In the context of vector calculus, this theorem can be extended to vector functions. If two vector functions, \( \mathbf{R}_1(t) \) and \( \mathbf{R}_2(t) \), have the same derivative on an interval, this means their components differ only by constant vectors. Since each individual component of these vector functions behaves according to the MVT, it implies that the entire functions differ by a constant vector. This is crucial for understanding antiderivatives of vector functions.
Vector Calculus
Vector calculus is a branch of mathematics focused on vector fields, which are functions that assign a vector to every point in space. In the scenario we are considering, we deal with vector functions, \( \mathbf{R}_1(t) \) and \( \mathbf{R}_2(t) \), each being a collection of scalar functions representing different components, such as \( (x(t), y(t), z(t)) \).
When dealing with derivatives of these vector functions, the derivative of the entire vector function is simply the vector of the derivatives of each component.

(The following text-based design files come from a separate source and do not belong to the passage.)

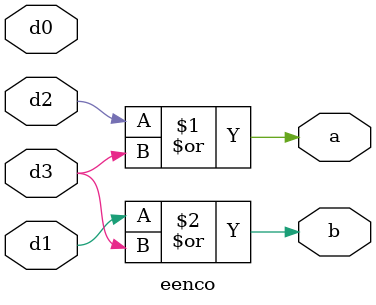
<source format=v>
module eenco(a,b,d0,d1,d2,d3);
output a,b;
input d0,d1,d2,d3;
assign a=d2|d3;
assign b=d1|d3;
endmodule

</source>
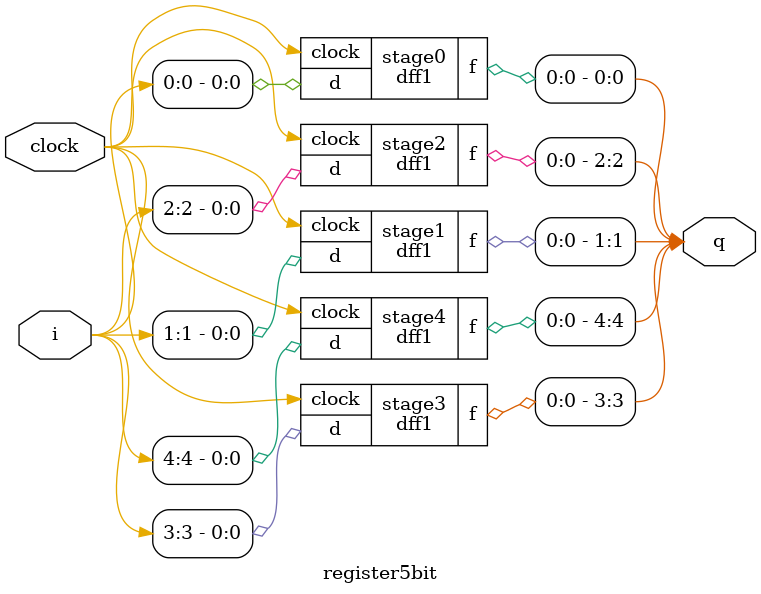
<source format=v>

module dff1(d,clock,f);
input d,clock;                                               
output f;
reg f;
always @ (posedge clock)
f<=d;
endmodule

module register5bit(i,q,clock);
input [4:0]i;
input clock;
output [4:0]q;
reg [4:0] q;

dff1 stage0(i[0],clock,q[0]);
dff1 stage1(i[1],clock,q[1]);
dff1 stage2(i[2],clock,q[2]);
dff1 stage3(i[3],clock,q[3]);
dff1 stage4(i[4],clock,q[4]);
endmodule



</source>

For example, if \( \mathbf{R}'(t) = (x'(t), y'(t), z'(t)) \), then each component derivative is treated using regular derivative rules for scalars.

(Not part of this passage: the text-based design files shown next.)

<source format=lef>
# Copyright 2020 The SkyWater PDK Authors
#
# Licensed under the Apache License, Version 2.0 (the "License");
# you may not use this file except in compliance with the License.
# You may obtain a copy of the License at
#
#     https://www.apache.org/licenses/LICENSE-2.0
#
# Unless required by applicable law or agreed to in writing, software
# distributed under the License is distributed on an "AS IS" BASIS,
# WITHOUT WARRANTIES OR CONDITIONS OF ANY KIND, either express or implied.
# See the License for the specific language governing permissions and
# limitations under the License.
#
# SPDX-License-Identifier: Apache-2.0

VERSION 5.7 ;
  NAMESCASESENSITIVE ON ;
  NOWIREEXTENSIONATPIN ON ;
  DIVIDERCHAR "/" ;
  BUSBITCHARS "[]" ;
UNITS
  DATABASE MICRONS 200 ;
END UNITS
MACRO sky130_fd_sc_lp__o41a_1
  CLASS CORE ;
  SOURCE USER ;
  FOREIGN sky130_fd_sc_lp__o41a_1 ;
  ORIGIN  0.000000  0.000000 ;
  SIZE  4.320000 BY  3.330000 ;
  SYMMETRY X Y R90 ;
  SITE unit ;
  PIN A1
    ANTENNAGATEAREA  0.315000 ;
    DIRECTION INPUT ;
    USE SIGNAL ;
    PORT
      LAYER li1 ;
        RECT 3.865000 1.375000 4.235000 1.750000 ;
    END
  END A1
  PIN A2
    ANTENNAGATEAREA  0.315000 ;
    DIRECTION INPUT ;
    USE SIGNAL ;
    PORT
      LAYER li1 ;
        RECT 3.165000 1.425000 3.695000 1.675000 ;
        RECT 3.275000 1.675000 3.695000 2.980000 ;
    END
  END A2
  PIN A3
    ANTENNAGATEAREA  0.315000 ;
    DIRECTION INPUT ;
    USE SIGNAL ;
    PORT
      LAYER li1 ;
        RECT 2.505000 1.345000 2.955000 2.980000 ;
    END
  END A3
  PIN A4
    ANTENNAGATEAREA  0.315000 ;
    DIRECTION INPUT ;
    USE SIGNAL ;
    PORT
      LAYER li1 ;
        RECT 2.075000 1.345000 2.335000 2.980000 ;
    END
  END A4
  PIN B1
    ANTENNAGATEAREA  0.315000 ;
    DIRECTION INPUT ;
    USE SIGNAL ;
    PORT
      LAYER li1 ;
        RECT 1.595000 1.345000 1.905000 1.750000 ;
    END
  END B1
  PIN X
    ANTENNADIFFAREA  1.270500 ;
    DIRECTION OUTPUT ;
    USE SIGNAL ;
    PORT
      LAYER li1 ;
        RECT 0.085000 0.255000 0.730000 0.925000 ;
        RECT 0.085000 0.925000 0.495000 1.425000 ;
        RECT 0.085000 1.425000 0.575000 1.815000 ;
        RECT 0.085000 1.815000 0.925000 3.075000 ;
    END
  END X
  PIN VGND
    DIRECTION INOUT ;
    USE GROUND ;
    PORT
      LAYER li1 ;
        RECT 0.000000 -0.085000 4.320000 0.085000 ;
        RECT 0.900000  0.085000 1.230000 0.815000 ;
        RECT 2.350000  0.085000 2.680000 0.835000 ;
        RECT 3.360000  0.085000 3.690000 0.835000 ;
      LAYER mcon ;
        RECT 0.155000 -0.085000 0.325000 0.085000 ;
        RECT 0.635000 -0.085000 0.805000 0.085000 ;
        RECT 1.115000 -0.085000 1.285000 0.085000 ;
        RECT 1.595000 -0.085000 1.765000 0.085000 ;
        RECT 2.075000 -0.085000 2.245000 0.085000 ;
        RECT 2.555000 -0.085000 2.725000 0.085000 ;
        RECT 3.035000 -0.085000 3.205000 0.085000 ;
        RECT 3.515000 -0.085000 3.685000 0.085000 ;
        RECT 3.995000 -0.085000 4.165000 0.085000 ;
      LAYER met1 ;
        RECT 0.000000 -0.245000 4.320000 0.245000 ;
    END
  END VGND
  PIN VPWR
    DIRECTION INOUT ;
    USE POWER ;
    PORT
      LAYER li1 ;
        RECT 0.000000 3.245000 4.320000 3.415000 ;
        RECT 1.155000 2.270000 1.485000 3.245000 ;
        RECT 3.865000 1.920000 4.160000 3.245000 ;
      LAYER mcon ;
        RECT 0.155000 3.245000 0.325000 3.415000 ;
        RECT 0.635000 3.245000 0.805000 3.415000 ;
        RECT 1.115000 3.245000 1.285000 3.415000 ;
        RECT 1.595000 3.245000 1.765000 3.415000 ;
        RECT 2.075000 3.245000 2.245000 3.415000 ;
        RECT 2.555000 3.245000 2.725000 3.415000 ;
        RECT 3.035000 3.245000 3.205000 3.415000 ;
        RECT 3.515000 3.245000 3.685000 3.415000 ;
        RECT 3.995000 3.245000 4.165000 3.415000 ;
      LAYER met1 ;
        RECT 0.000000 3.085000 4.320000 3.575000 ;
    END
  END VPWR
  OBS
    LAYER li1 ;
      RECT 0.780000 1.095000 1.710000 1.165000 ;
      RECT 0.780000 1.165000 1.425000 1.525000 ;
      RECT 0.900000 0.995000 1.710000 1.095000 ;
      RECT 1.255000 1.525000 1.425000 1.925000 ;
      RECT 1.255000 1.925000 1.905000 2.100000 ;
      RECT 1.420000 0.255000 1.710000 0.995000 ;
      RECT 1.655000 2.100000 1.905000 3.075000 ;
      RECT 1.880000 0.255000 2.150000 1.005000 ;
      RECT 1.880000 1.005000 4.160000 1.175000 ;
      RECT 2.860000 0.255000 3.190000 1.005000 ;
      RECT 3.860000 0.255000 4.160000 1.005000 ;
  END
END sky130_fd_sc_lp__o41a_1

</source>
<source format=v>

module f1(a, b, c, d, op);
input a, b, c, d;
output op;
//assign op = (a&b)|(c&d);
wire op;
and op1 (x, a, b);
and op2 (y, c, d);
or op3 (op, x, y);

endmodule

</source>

  • Identical derivatives: When vector functions have identical derivatives, it essentially means that every part or dimension represented by the vector has the same rate of change.
  • Antiderivatives: The antiderivative of a vector function can be visualized as the reverse process of finding a derivative, similar to what is done for scalar functions.
Understanding these principles is fundamental to tackling problems involving differentiation and integration of vector fields.
Constant Vector Difference
A constant vector difference between two vector functions means that, although the functions themselves might look different, their change or variation is completely described by a single vector constant. To visualize this, imagine two parallel paths traced in space. They may start at different points but maintain the same trajectory.
Given two vector functions \( \mathbf{R}_1(t) \) and \( \mathbf{R}_2(t) \) such that \( \mathbf{R}_1'(t) = \mathbf{R}_2'(t) \), the functions only differ by a constant vector \( \mathbf{C} \), i.e., \( \mathbf{R}_2(t) = \mathbf{R}_1(t) + \mathbf{C} \). This constant vector can be thought of as a static adjustment or shift applied to \( \mathbf{R}_1(t) \) to get \( \mathbf{R}_2(t) \).
The concept is crucial when considering antiderivatives, where any two antiderivative functions \( \mathbf{R}(t) \) and \( \mathbf{S}(t) \) of a given vector function \( \mathbf{r}(t) \) only differ by that constant vector. Hence, once you have one antiderivative, you can derive others by simply adding a constant vector.